The problem | Every record must be restated exactly as written.

(Collected data)
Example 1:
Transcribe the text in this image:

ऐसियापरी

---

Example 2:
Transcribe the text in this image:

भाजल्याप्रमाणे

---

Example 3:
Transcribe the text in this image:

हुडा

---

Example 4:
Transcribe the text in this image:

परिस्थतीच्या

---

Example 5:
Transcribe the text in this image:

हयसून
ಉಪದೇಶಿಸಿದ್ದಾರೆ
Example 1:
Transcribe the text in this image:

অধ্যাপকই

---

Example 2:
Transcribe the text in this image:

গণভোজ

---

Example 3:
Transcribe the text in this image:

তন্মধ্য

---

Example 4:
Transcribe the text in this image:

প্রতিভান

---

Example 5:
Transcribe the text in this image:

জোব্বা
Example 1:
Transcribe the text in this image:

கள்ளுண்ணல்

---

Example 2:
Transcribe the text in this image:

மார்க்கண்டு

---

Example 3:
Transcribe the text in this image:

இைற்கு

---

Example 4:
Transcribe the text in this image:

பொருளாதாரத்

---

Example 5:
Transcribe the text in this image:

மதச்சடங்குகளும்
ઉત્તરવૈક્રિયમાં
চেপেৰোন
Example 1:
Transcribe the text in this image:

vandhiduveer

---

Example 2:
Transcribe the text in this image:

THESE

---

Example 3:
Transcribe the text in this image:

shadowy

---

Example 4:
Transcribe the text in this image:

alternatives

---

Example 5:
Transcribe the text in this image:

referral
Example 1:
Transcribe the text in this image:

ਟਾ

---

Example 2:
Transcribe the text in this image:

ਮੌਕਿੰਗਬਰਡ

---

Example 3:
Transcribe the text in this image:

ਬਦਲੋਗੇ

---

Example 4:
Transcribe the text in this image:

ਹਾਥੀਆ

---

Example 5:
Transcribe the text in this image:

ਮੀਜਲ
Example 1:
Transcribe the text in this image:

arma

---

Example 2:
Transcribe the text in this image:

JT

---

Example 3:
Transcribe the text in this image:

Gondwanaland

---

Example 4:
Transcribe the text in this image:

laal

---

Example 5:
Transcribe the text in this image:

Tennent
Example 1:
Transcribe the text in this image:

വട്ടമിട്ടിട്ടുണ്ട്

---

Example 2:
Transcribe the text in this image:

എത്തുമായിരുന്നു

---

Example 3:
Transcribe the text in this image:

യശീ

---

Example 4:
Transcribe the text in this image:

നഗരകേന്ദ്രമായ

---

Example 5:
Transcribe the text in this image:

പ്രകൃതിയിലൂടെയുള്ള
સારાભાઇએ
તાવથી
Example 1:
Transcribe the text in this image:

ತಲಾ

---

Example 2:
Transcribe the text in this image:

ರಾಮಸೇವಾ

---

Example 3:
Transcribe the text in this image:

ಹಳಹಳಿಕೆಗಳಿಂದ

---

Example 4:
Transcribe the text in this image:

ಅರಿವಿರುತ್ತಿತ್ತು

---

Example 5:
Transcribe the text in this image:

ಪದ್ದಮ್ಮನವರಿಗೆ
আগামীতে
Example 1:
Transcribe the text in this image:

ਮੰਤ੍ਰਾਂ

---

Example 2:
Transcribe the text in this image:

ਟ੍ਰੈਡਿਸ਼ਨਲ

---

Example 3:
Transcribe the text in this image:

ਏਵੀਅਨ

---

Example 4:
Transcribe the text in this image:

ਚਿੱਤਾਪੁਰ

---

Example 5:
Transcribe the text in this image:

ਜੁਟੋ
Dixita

Written reply |
Example 1:
Transcribe the text in this image:

ऐसियापरी

---

Example 2:
Transcribe the text in this image:

भाजल्याप्रमाणे

---

Example 3:
Transcribe the text in this image:

हुडा

---

Example 4:
Transcribe the text in this image:

परिस्थतीच्या

---

Example 5:
Transcribe the text in this image:

हयसून
ಉಪದೇಶಿಸಿದ್ದಾರೆ
Example 1:
Transcribe the text in this image:

অধ্যাপকই

---

Example 2:
Transcribe the text in this image:

গণভোজ

---

Example 3:
Transcribe the text in this image:

তন্মধ্য

---

Example 4:
Transcribe the text in this image:

প্রতিভান

---

Example 5:
Transcribe the text in this image:

জোব্বা
Example 1:
Transcribe the text in this image:

கள்ளுண்ணல்

---

Example 2:
Transcribe the text in this image:

மார்க்கண்டு

---

Example 3:
Transcribe the text in this image:

இைற்கு

---

Example 4:
Transcribe the text in this image:

பொருளாதாரத்

---

Example 5:
Transcribe the text in this image:

மதச்சடங்குகளும்
ઉત્તરવૈક્રિયમાં
চেপেৰোন
Example 1:
Transcribe the text in this image:

vandhiduveer

---

Example 2:
Transcribe the text in this image:

THESE

---

Example 3:
Transcribe the text in this image:

shadowy

---

Example 4:
Transcribe the text in this image:

alternatives

---

Example 5:
Transcribe the text in this image:

referral
Example 1:
Transcribe the text in this image:

ਟਾ

---

Example 2:
Transcribe the text in this image:

ਮੌਕਿੰਗਬਰਡ

---

Example 3:
Transcribe the text in this image:

ਬਦਲੋਗੇ

---

Example 4:
Transcribe the text in this image:

ਹਾਥੀਆ

---

Example 5:
Transcribe the text in this image:

ਮੀਜਲ
Example 1:
Transcribe the text in this image:

arma

---

Example 2:
Transcribe the text in this image:

JT

---

Example 3:
Transcribe the text in this image:

Gondwanaland

---

Example 4:
Transcribe the text in this image:

laal

---

Example 5:
Transcribe the text in this image:

Tennent
Example 1:
Transcribe the text in this image:

വട്ടമിട്ടിട്ടുണ്ട്

---

Example 2:
Transcribe the text in this image:

എത്തുമായിരുന്നു

---

Example 3:
Transcribe the text in this image:

യശീ

---

Example 4:
Transcribe the text in this image:

നഗരകേന്ദ്രമായ

---

Example 5:
Transcribe the text in this image:

പ്രകൃതിയിലൂടെയുള്ള
સારાભાઇએ
તાવથી
Example 1:
Transcribe the text in this image:

ತಲಾ

---

Example 2:
Transcribe the text in this image:

ರಾಮಸೇವಾ

---

Example 3:
Transcribe the text in this image:

ಹಳಹಳಿಕೆಗಳಿಂದ

---

Example 4:
Transcribe the text in this image:

ಅರಿವಿರುತ್ತಿತ್ತು

---

Example 5:
Transcribe the text in this image:

ಪದ್ದಮ್ಮನವರಿಗೆ
আগামীতে
Example 1:
Transcribe the text in this image:

ਮੰਤ੍ਰਾਂ

---

Example 2:
Transcribe the text in this image:

ਟ੍ਰੈਡਿਸ਼ਨਲ

---

Example 3:
Transcribe the text in this image:

ਏਵੀਅਨ

---

Example 4:
Transcribe the text in this image:

ਚਿੱਤਾਪੁਰ

---

Example 5:
Transcribe the text in this image:

ਜੁਟੋ
Dixita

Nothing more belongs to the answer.